WHAT TO WORK ON >>
A. Print the passage from the AIT Program text that begins with the words containing "The AIT Program" and ends with "both official languages.". Reproduce it without any changes.
B. From the AIT Program text, list every area in which Dr. Celiberti is said to have conducted research.
C. Pick up the AIT Program text after its final sentence and continue writing it.

SELECTED EXCERPT >>

The AIT Program is comprised of both theoretical and practical components, and is offered at core and advanced levels to sponsored groups. The core program is designed for paraprofessionals who work with the children everyday, executing the intervention first hand. The advanced program is designed for professionals who work in a supervisory capacity, writing programs and designing interventions for the individuals with autism. This Programming is delivered in both official languages.
The Core AIT Program is available for public enrolment in Fall 2012. The theory components are delivered online, and practicum is coordinated by UNB at locations throughout the province. For more information, please visit www.unb.ca/cel/intervention or contact Trisha Fournier-Hoyt at 506 458-7616 or Trisha.Fournier-Hoyt@unb.ca.
About Dr. David Celiberti:
Dr. Celiberti is in private practice and provides consultation to public and private schools and agencies in the U.S. and Canada. He has authored several articles in professional journals and presents frequently at regional, national, and international conferences. He has taught courses related to Applied Behaviour Analysis (ABA) at both the undergraduate and graduate levels, supervised individuals pursuing their BCBA and BCaBA, and conducted research in the areas of applied behavior analysis, family intervention, and autism.

RECORD SET >>
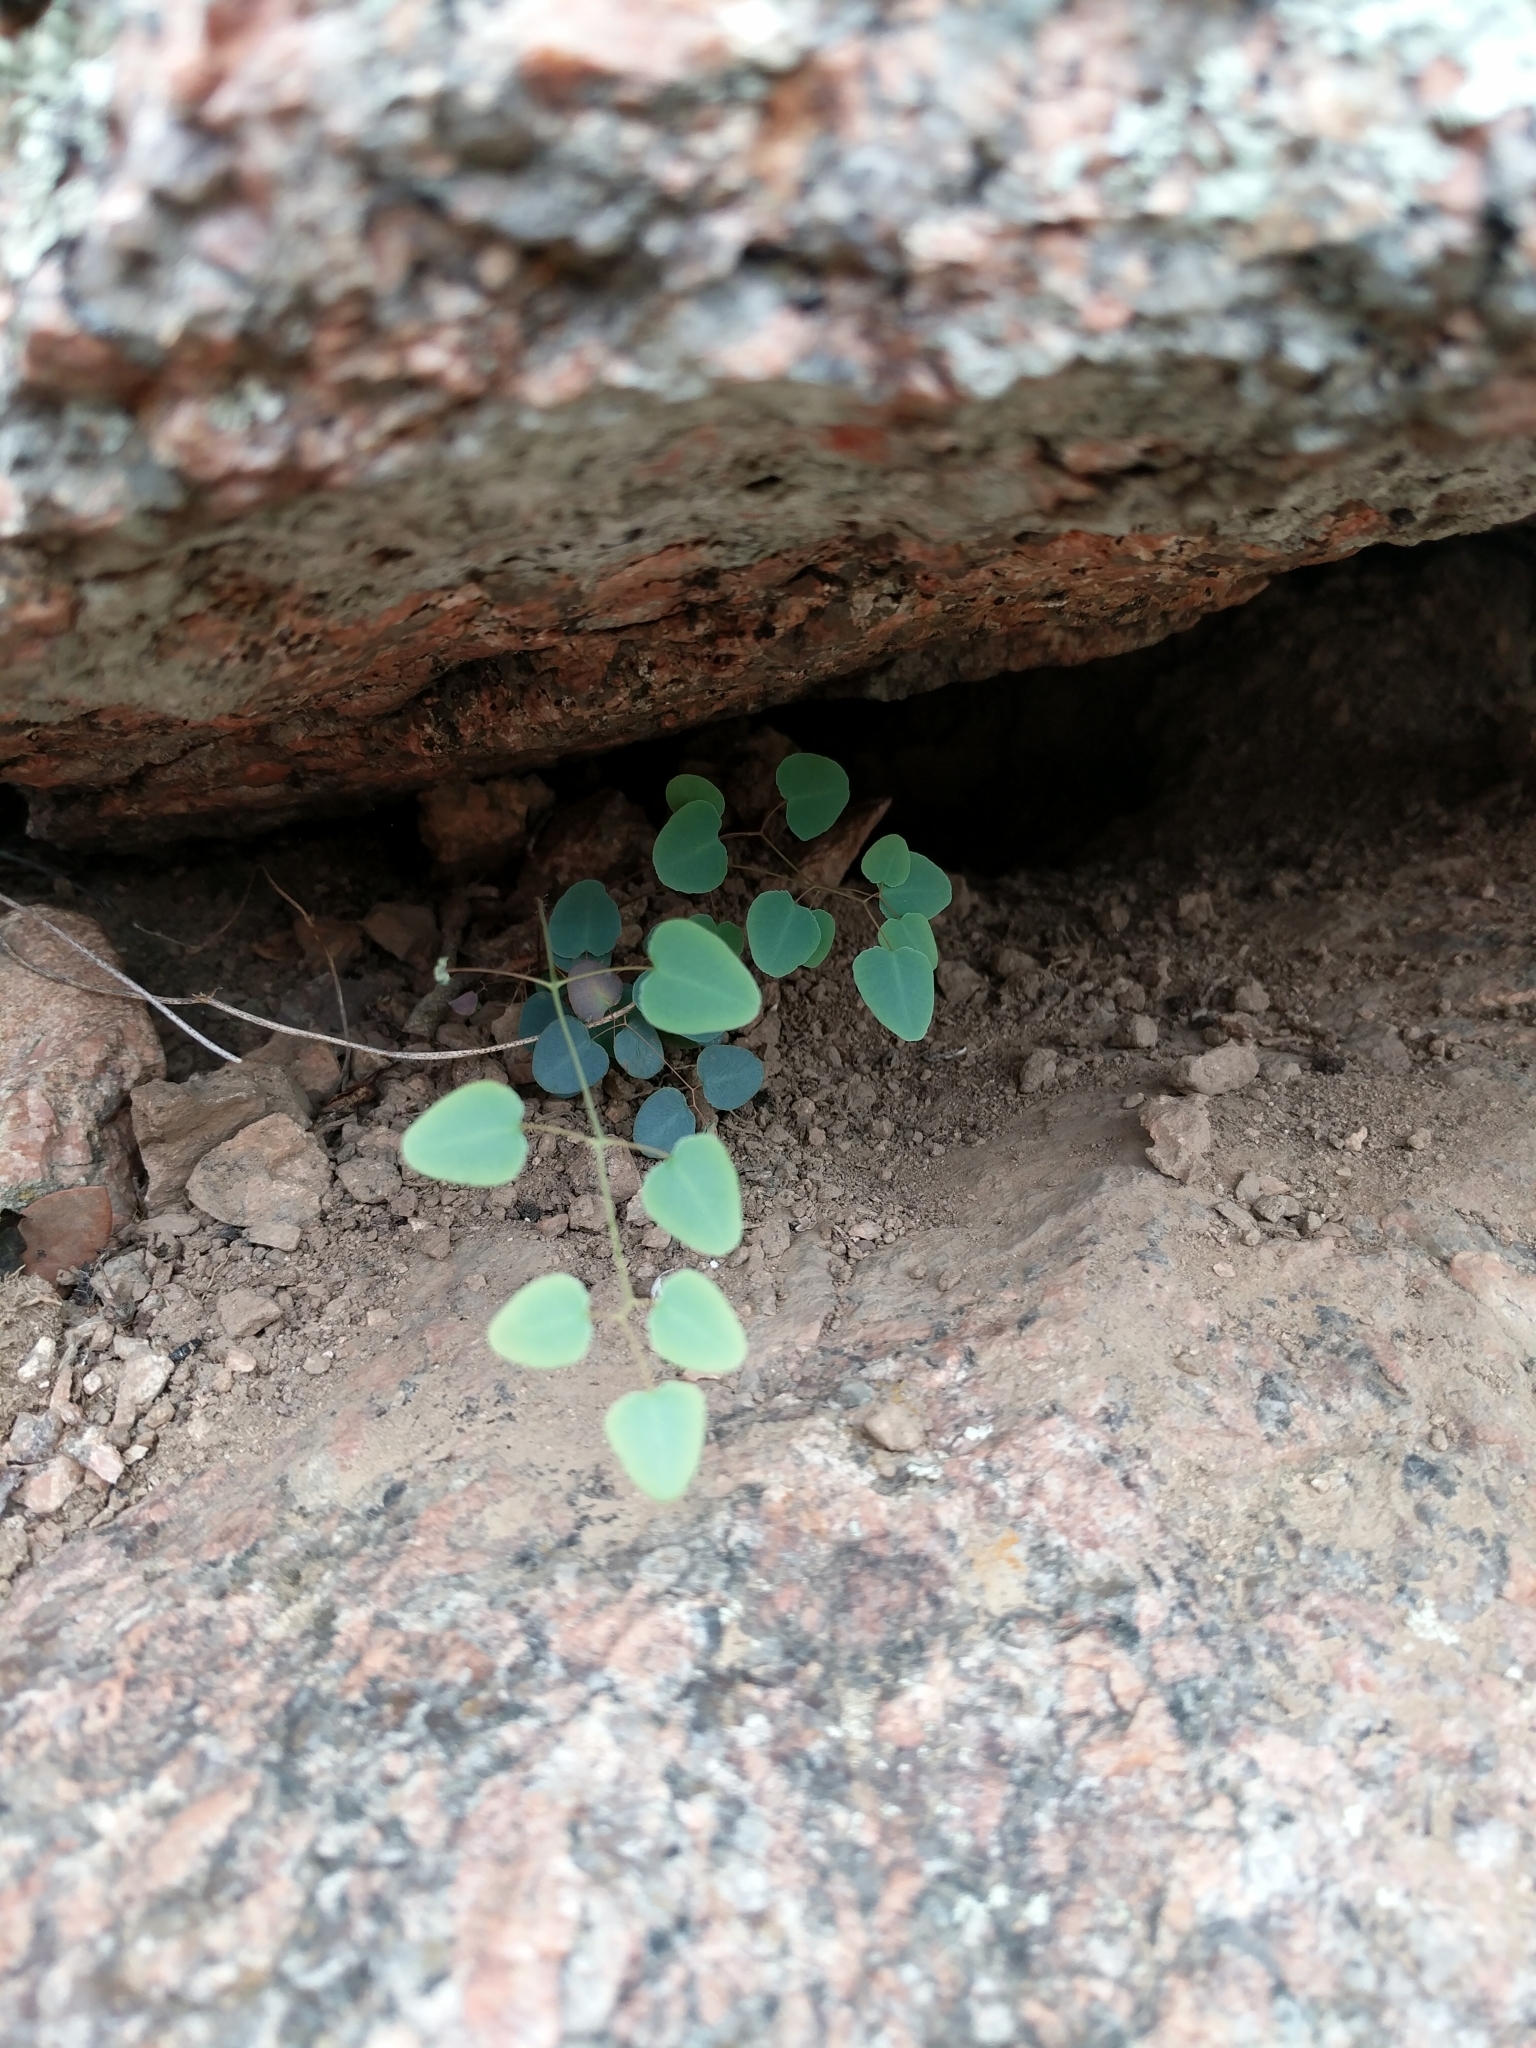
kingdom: Plantae
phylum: Tracheophyta
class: Polypodiopsida
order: Polypodiales
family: Pteridaceae
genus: Pellaea
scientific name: Pellaea ovata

ANSWERS FOR THE EXERCISE >>
A.
The AIT Program is comprised of both theoretical and practical components, and is offered at core and advanced levels to sponsored groups. The core program is designed for paraprofessionals who work with the children everyday, executing the intervention first hand. The advanced program is designed for professionals who work in a supervisory capacity, writing programs and designing interventions for the individuals with autism. This Programming is delivered in both official languages.

B. applied behavior analysis, family intervention, autism

C.
He received his PhD in clinical psychology from Rutgers University in 1993, and is the president of the Association for Science andAutism Treatment. He founded the Parent-Professional Partnership Special Interest Group in 2000 and is currently serving as its president. He has served as president of the Autism Special Interest Group (SIG) for the Association for Behavior Analysis from 1998 to2006. He currently serves on a number of Advisory Boards in the areas of autism, as well as early childhood education.